假如在这种效果当中,人们花点时间研究一下各种色调,研究它们调和的规律,那么在这位伟大的艺术家今年的学院画中,就会发现体现形形色色真理的色块。这些色块罕笑傲江湖,无人挑战;它们和古代大师们的精选片段相比,也许有所不如,但是却都经过了精心选择,用来暗示一千条真理,而不是仅仅模仿某一条真理,并且在表现效果方面无与伦比。不,在下一章,就色彩而言,我们将会遭到其它理由,让我们质疑克劳德、克伊普和普桑的色调真理。

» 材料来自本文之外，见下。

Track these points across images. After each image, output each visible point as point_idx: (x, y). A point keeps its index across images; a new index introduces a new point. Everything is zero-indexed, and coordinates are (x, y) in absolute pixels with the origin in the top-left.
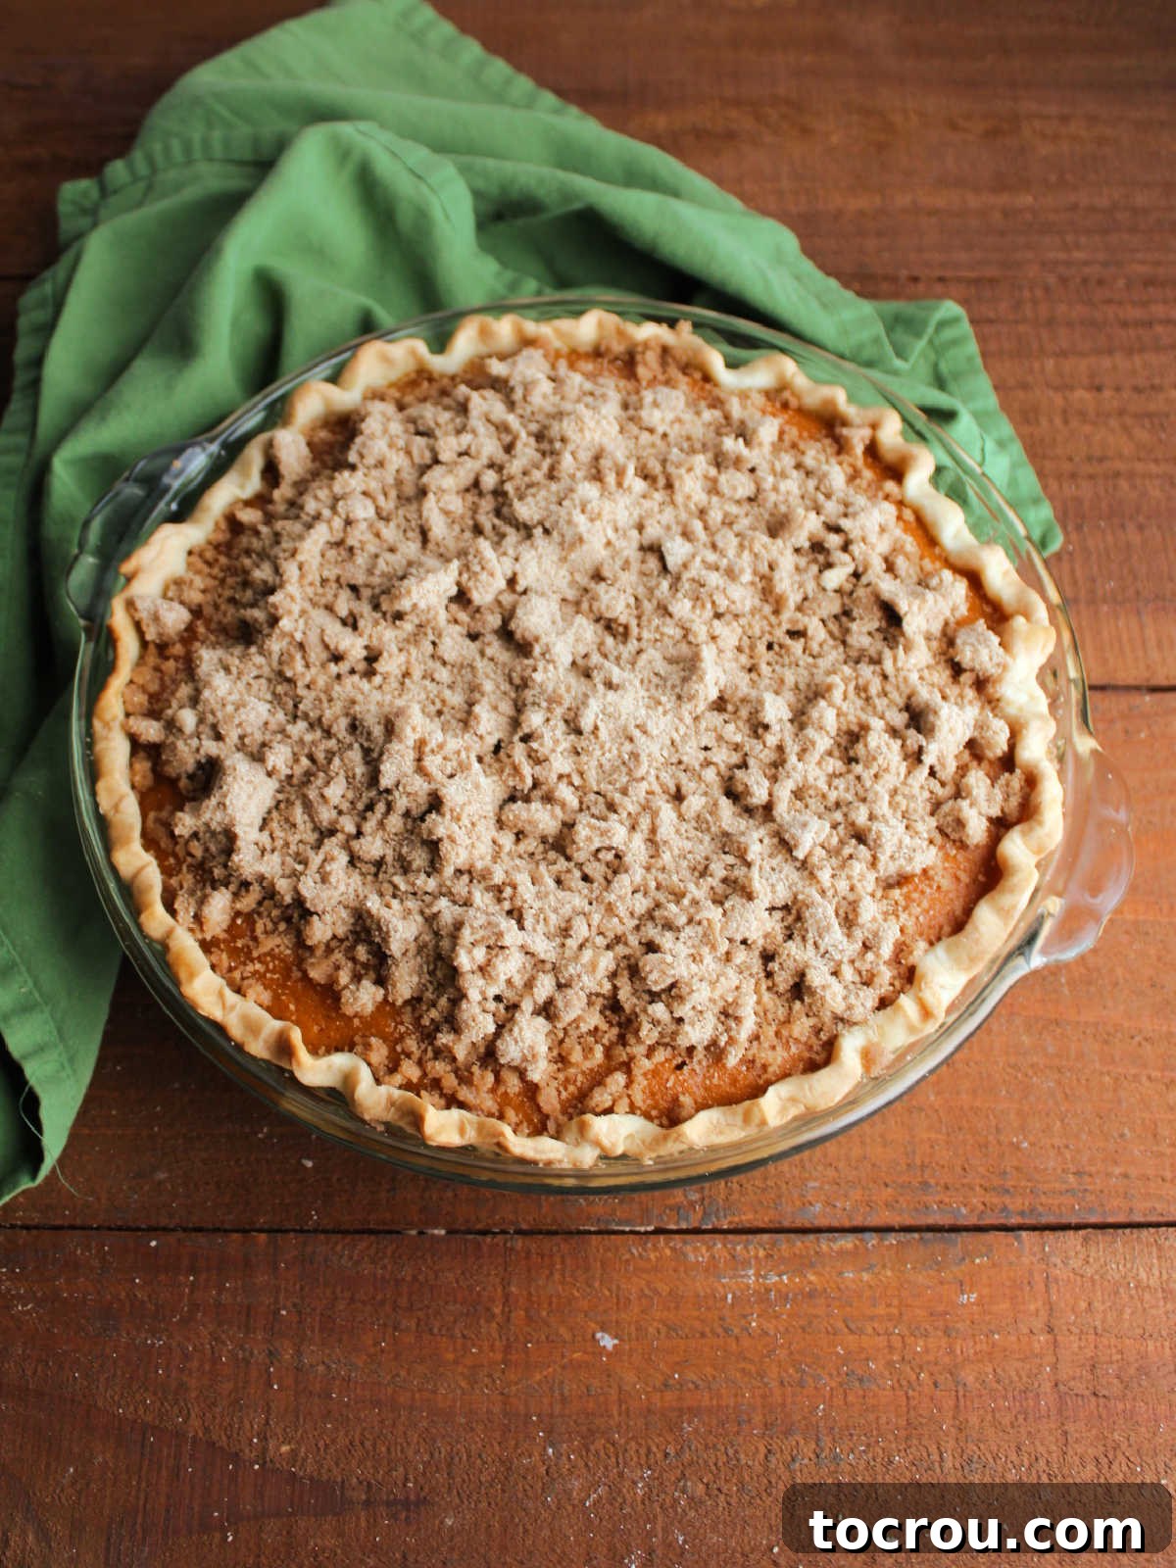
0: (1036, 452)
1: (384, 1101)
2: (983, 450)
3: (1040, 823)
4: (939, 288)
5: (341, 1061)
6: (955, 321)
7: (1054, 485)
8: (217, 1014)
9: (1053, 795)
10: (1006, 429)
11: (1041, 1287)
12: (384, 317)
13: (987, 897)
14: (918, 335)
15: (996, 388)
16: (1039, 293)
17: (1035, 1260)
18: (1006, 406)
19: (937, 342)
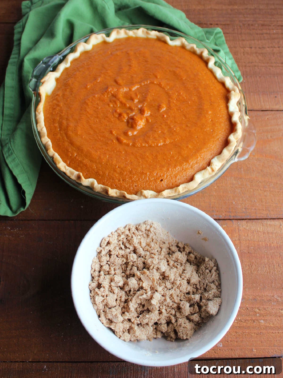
0: (237, 61)
1: (100, 187)
2: (225, 59)
3: (237, 132)
4: (216, 26)
5: (91, 180)
6: (220, 32)
7: (241, 68)
8: (64, 171)
9: (239, 127)
10: (231, 56)
11: (237, 231)
12: (95, 30)
13: (226, 148)
14: (212, 35)
15: (229, 48)
16: (238, 27)
17: (236, 226)
18: (231, 51)
19: (216, 37)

理由太明显,假如这些就是需要与之争斗的一切,那么我就几乎不会承认特纳有任何不足;然而我却承认特纳的确有所不足[92],与其说是指对阳光的欺骗性模仿,对著名风景画家的阴影进行绝望的夸张,不如说是指鲁本斯的荣耀,提香的红火,卡利亚里的音色温柔,还有充满强烈感情和神圣光线的珍贵纯粹之作——圣洁,从未受过玷污,光荣,拥有永恒不变的**,用它们没有阴影的安宁将早期意大利画派——巴托洛梅奥、佩鲁吉诺和早期的拉斐尔——的深刻、崇高的概念加以圣化。